Après 14 ans d’études, des chercheurs ont découvert la source de l’odeur nauséabonde qui emballe la petite ville d’environ 1400 habitants depuis quelques décénies.
L’île de Lamèque serait une nappe de tourbière par-dessus un volcan souterrain, ce qu’ont confirmée les scientifiques. Le dégagement de gaz sulfurique est absorbé par cette tourbière qui le relâche une fois fermenté. Ce gaz est souvent poussé vers le centre-ville par le vent, où plusieurs résidents se plaignent de maux de tête et de vêtements empestés. Les carrières creusées sur l’île jouent aussi un rôle : elles accélèrent le procès de relâchement du gaz.

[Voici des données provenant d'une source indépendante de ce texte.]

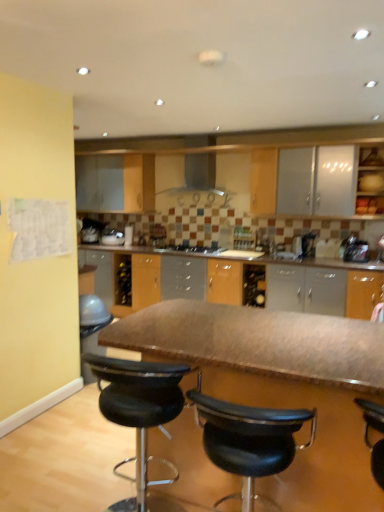
Question: Can you confirm if black leather stool at center, which is the first chair in left-to-right order, is bigger than smooth brown table at center?

Choices:
 (A) no
 (B) yes

Answer: (A)

Question: Is black leather stool at center, positioned as the second chair in right-to-left order, with smooth brown table at center?

Choices:
 (A) yes
 (B) no

Answer: (B)

Question: Is black leather stool at center, positioned as the second chair in right-to-left order, not inside smooth brown table at center?

Choices:
 (A) no
 (B) yes

Answer: (A)

Question: Is black leather stool at center, which is the first chair in left-to-right order, positioned in front of smooth brown table at center?

Choices:
 (A) yes
 (B) no

Answer: (B)

Question: Can you confirm if black leather stool at center, positioned as the second chair in right-to-left order, is positioned to the left of smooth brown table at center?

Choices:
 (A) no
 (B) yes

Answer: (B)

Question: In the image, is satin black kettle at right, the second appliance in the left-to-right sequence, on the left side or the right side of smooth brown table at center?

Choices:
 (A) right
 (B) left

Answer: (A)

Question: Considering their positions, is satin black kettle at right, placed as the first appliance when sorted from right to left, located in front of or behind smooth brown table at center?

Choices:
 (A) front
 (B) behind

Answer: (B)

Question: Based on their sizes in the image, would you say satin black kettle at right, placed as the first appliance when sorted from right to left, is bigger or smaller than smooth brown table at center?

Choices:
 (A) small
 (B) big

Answer: (A)

Question: From a real-world perspective, is satin black kettle at right, placed as the first appliance when sorted from right to left, physically located above or below smooth brown table at center?

Choices:
 (A) above
 (B) below

Answer: (A)

Question: In terms of size, does matte wood cabinet at upper right appear bigger or smaller than black leather stool at center, which appears as the first chair when viewed from the right?

Choices:
 (A) big
 (B) small

Answer: (B)

Question: Is point (382, 186) closer or farther from the camera than point (231, 441)?

Choices:
 (A) farther
 (B) closer

Answer: (A)

Question: Considering the positions of matte wood cabinet at upper right and black leather stool at center, which appears as the first chair when viewed from the right, in the image, is matte wood cabinet at upper right wider or thinner than black leather stool at center, which appears as the first chair when viewed from the right,?

Choices:
 (A) wide
 (B) thin

Answer: (B)

Question: From the image's perspective, is matte wood cabinet at upper right above or below black leather stool at center, the 2th chair in the left-to-right sequence?

Choices:
 (A) above
 (B) below

Answer: (A)

Question: Is black leather stool at center, which is the first chair in left-to-right order, bigger or smaller than satin black kettle at right, which is the second appliance from back to front?

Choices:
 (A) big
 (B) small

Answer: (A)

Question: Relative to satin black kettle at right, which is the second appliance from back to front, is black leather stool at center, positioned as the second chair in right-to-left order, in front or behind?

Choices:
 (A) behind
 (B) front

Answer: (B)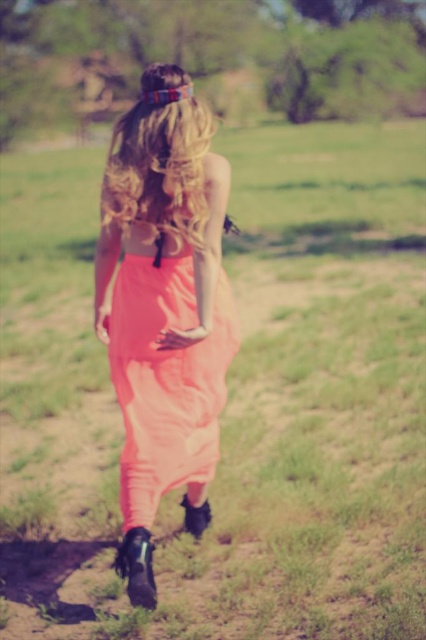
Question: Does coral fabric skirt at center have a greater width compared to blonde hair at center?

Choices:
 (A) yes
 (B) no

Answer: (A)

Question: Which object appears farthest from the camera in this image?

Choices:
 (A) blonde hair at center
 (B) coral fabric skirt at center
 (C) coral fabric dress at center

Answer: (C)

Question: Is coral fabric skirt at center further to the viewer compared to blonde hair at center?

Choices:
 (A) yes
 (B) no

Answer: (B)

Question: Can you confirm if coral fabric skirt at center is smaller than blonde hair at center?

Choices:
 (A) no
 (B) yes

Answer: (A)

Question: Which object is closer to the camera taking this photo?

Choices:
 (A) coral fabric skirt at center
 (B) blonde hair at center
 (C) coral fabric dress at center

Answer: (A)

Question: Which object appears farthest from the camera in this image?

Choices:
 (A) coral fabric dress at center
 (B) blonde hair at center

Answer: (A)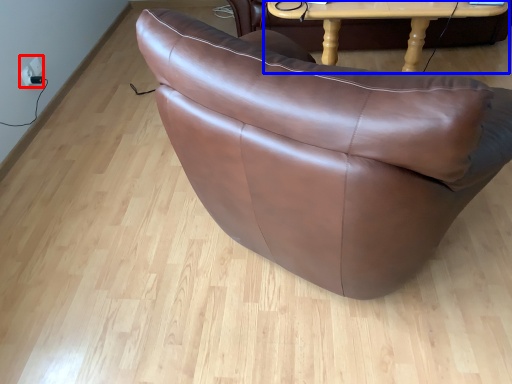
Question: Which object appears closest to the camera in this image, electric outlet (highlighted by a red box) or table (highlighted by a blue box)?

Choices:
 (A) electric outlet
 (B) table

Answer: (B)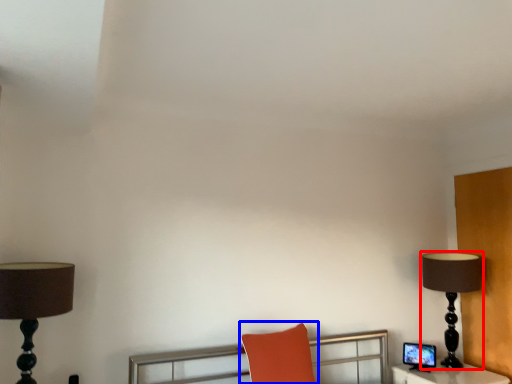
Question: Among these objects, which one is farthest to the camera, lamp (highlighted by a red box) or swivel chair (highlighted by a blue box)?

Choices:
 (A) lamp
 (B) swivel chair

Answer: (A)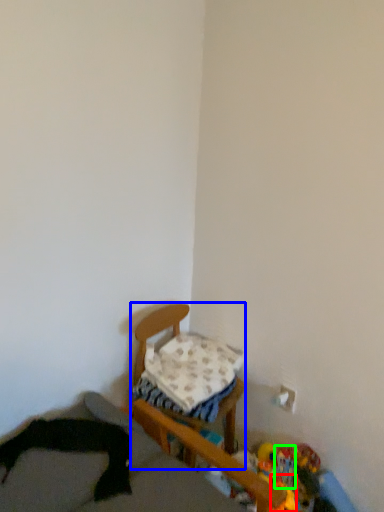
Question: Which object is the farthest from toy (highlighted by a red box)? Choose among these: furniture (highlighted by a blue box) or toy (highlighted by a green box).

Choices:
 (A) furniture
 (B) toy

Answer: (A)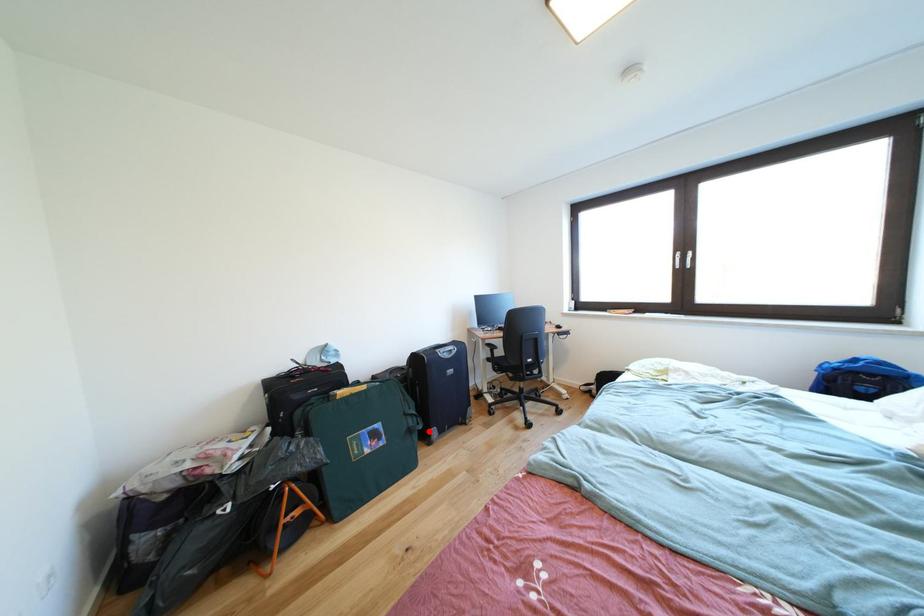
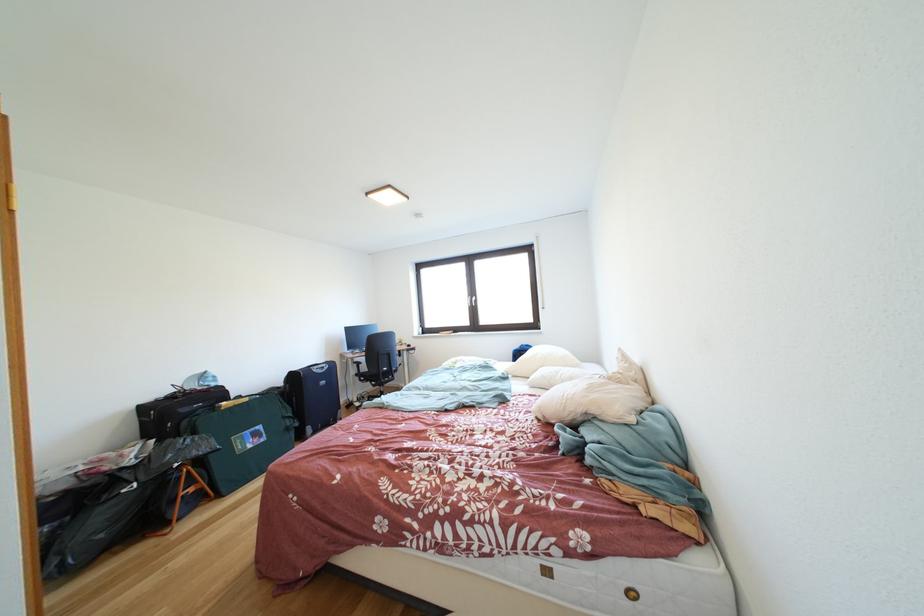
Question: I am providing you with two images of the same scene from different viewpoints. Image1 has a red point marked. In image2, the corresponding 3D location appears at what relative position? Reply with the corresponding letter.

Choices:
 (A) Closer
 (B) Farther

Answer: (A)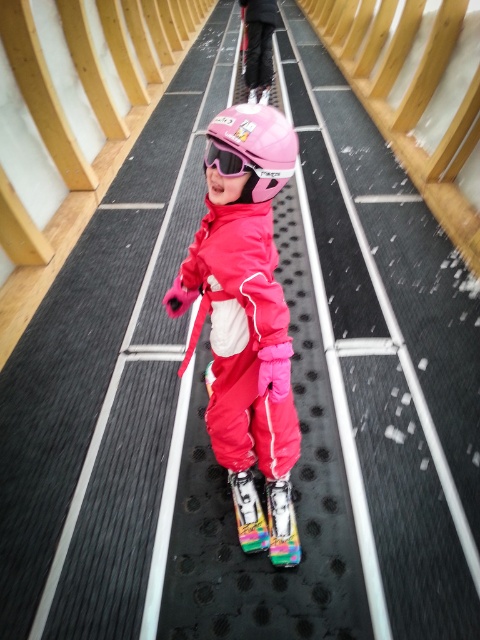
Between point (239, 115) and point (226, 156), which one is positioned behind?

Positioned behind is point (226, 156).

Can you confirm if pink matte helmet at center is taller than pink matte ski goggles at center?

Yes.

Which is in front, point (228, 164) or point (253, 176)?

Point (228, 164) is in front.

This screenshot has height=640, width=480. What are the coordinates of `pink matte helmet at center` in the screenshot? It's located at (x=252, y=148).

Consider the image. Who is higher up, matte black pants at center or pink matte ski goggles at center?

matte black pants at center is above.

Does matte black pants at center appear over pink matte ski goggles at center?

Correct, matte black pants at center is located above pink matte ski goggles at center.

Measure the distance between point (252, 60) and camera.

Point (252, 60) and camera are 4.95 meters apart from each other.

The height and width of the screenshot is (640, 480). I want to click on matte black pants at center, so click(x=259, y=45).

The image size is (480, 640). What do you see at coordinates (240, 264) in the screenshot? I see `matte pink jacket at center` at bounding box center [240, 264].

Between point (216, 272) and point (277, 177), which one is positioned in front?

Point (277, 177)

Which is behind, point (259, 346) or point (225, 168)?

The point (259, 346) is more distant.

Locate an element on the screen. This screenshot has width=480, height=640. matte pink jacket at center is located at coordinates (x=240, y=264).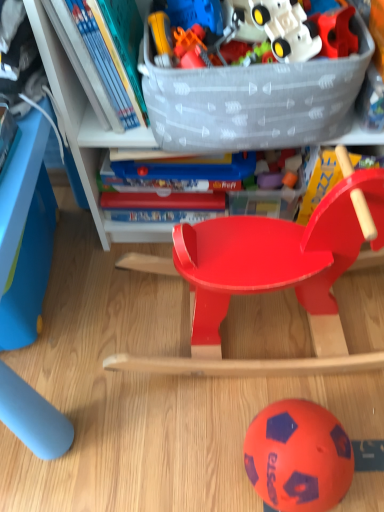
Question: Is rubberized plastic puzzle piece at upper right wider or thinner than orange rubber ball at lower center?

Choices:
 (A) thin
 (B) wide

Answer: (A)

Question: Considering the positions of rubberized plastic puzzle piece at upper right and orange rubber ball at lower center in the image, is rubberized plastic puzzle piece at upper right taller or shorter than orange rubber ball at lower center?

Choices:
 (A) short
 (B) tall

Answer: (A)

Question: Which is farther from the glossy plastic rocking horse at center?

Choices:
 (A) hardcover book at upper left
 (B) translucent plastic storage box at upper center
 (C) matte plastic bookcase at upper center
 (D) rubberized plastic puzzle piece at upper right
 (E) blue plastic table at lower left

Answer: (D)

Question: Estimate the real-world distances between objects in this image. Which object is farther from the blue plastic table at lower left?

Choices:
 (A) orange rubber ball at lower center
 (B) translucent plastic storage box at upper center
 (C) rubberized plastic puzzle piece at upper right
 (D) glossy plastic rocking horse at center
 (E) matte plastic bookcase at upper center

Answer: (C)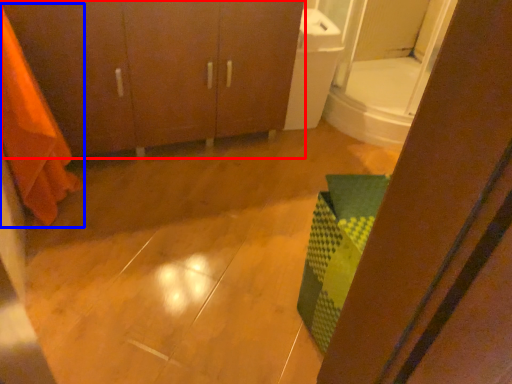
Question: Which object appears closest to the camera in this image, bathroom cabinet (highlighted by a red box) or shower curtain (highlighted by a blue box)?

Choices:
 (A) bathroom cabinet
 (B) shower curtain

Answer: (B)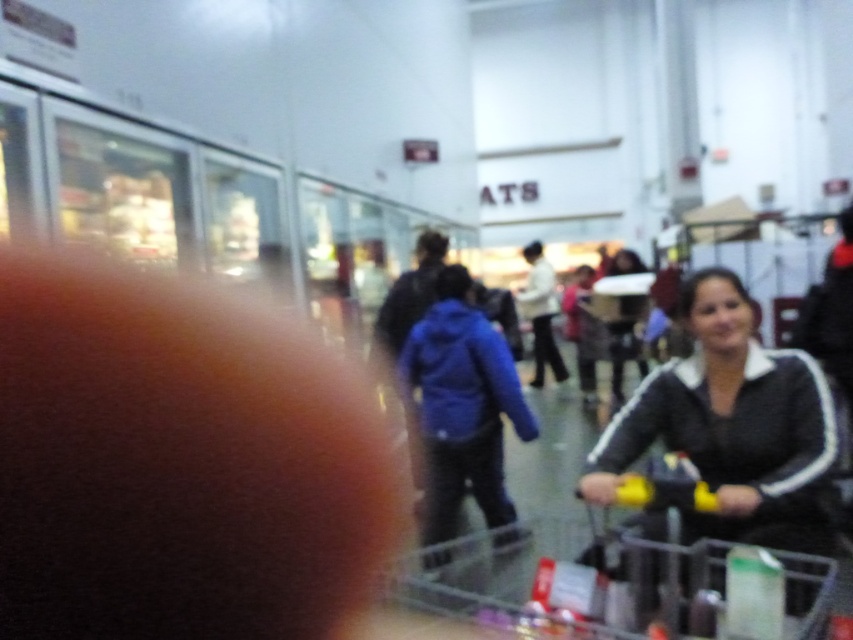
Does black matte jacket at lower right have a smaller size compared to clear plastic shopping cart at lower right?

Yes.

Is black matte jacket at lower right above clear plastic shopping cart at lower right?

Indeed, black matte jacket at lower right is positioned over clear plastic shopping cart at lower right.

Is point (749, 356) more distant than point (532, 624)?

Yes, it is.

Identify the location of black matte jacket at lower right. This screenshot has width=853, height=640. (732, 426).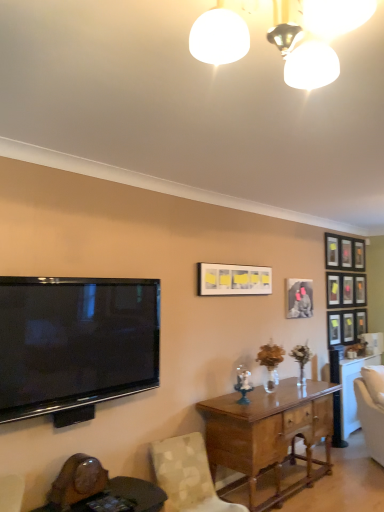
Question: Can you confirm if metallic silver picture frame at upper right, which is counted as the sixth picture frame, starting from the front, is thinner than matte black picture frame at upper right, acting as the 5th picture frame starting from the front?

Choices:
 (A) no
 (B) yes

Answer: (B)

Question: Is metallic silver picture frame at upper right, which appears as the first picture frame when viewed from the back, in contact with matte black picture frame at upper right, marked as the fifth picture frame in a left-to-right arrangement?

Choices:
 (A) no
 (B) yes

Answer: (A)

Question: From a real-world perspective, is metallic silver picture frame at upper right, which ranks as the 6th picture frame in left-to-right order, located higher than matte black picture frame at upper right, arranged as the second picture frame when viewed from the right?

Choices:
 (A) no
 (B) yes

Answer: (B)

Question: Is metallic silver picture frame at upper right, which ranks as the 6th picture frame in left-to-right order, facing towards matte black picture frame at upper right, acting as the 5th picture frame starting from the front?

Choices:
 (A) no
 (B) yes

Answer: (A)

Question: From a real-world perspective, does metallic silver picture frame at upper right, which appears as the first picture frame when viewed from the back, sit lower than matte black picture frame at upper right, arranged as the second picture frame when viewed from the right?

Choices:
 (A) yes
 (B) no

Answer: (B)

Question: Is metallic silver picture frame at upper right, the 1th picture frame from the right, not close to matte black picture frame at upper right, arranged as the second picture frame when viewed from the right?

Choices:
 (A) yes
 (B) no

Answer: (B)

Question: Can you confirm if flat screen tv at left is shorter than matte black picture frame at upper right, the fifth picture frame from the right?

Choices:
 (A) yes
 (B) no

Answer: (B)

Question: Is flat screen tv at left bigger than matte black picture frame at upper right, the fifth picture frame from the right?

Choices:
 (A) no
 (B) yes

Answer: (B)

Question: Can you confirm if flat screen tv at left is wider than matte black picture frame at upper right, which appears as the 2th picture frame when viewed from the front?

Choices:
 (A) yes
 (B) no

Answer: (A)

Question: Can you confirm if flat screen tv at left is taller than matte black picture frame at upper right, the 2th picture frame viewed from the left?

Choices:
 (A) no
 (B) yes

Answer: (B)

Question: Are flat screen tv at left and matte black picture frame at upper right, the fifth picture frame from the right, making contact?

Choices:
 (A) yes
 (B) no

Answer: (B)

Question: Is flat screen tv at left surrounding matte black picture frame at upper right, the 5th picture frame in the back-to-front sequence?

Choices:
 (A) yes
 (B) no

Answer: (B)

Question: Is light brown wood desk at center positioned before matte black picture frame at upper right, the 5th picture frame in the back-to-front sequence?

Choices:
 (A) yes
 (B) no

Answer: (A)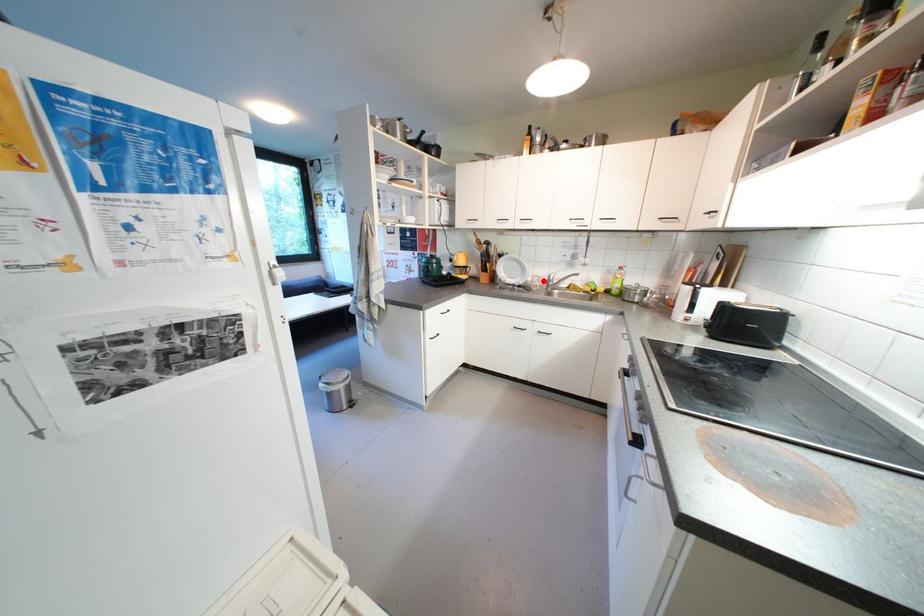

« On retrouve la plus forte concentration de sulfure et de tourbière sous le pont qui relie Lamèque et Haut-Lamèque. Ceci explique donc la puanteur de cette zone de la ville. », nous a expliqué Peter Dwight, le savant en tête venu de la Nouvelle-Écosse afin d’étudier les causes et les effets de la peste de Lamèque.
C’est en 1996 que le maire de Lamèque, Réginald Paulin, aurait demandé une étude sur cette vague d’odeur. Par la pression des citoyens, sans avoir de réponse à ce moment, il a futilement essayé en 2002 de couvrir des points malodorants avec de la terre d’une des plages de l’île, ce qui n’a fait qu’empirer le cas. La seule solution temporaire d’y installer une bonbonne géante de déodorant en aérosol à côté du fameux réservoir d’eau de Lamèque a coûté 3 millions $ à la ville et n’a été effectif que pendant deux mois.
Cette découverte nie la théorie de Richard Savoie, l’homme âgé de 89 ans qui dénonçait que le pilote russe Vladimir K. Kokkikani y avait caché des bombes atomiques dont la radiation causait l’odeur et que son atterrissage à Miscou en 1939 était prévu.
Fafard et Sungro, les compagnies d’exploitation de tourbière les plus importantes de la région, n’ont pas voulu commenter sur cette nouvelle.
Photo : Une bonbonne géante de déodorant en aérosol a été installé à Lamèque en 2003 afin de couvrir la senteur répugnante.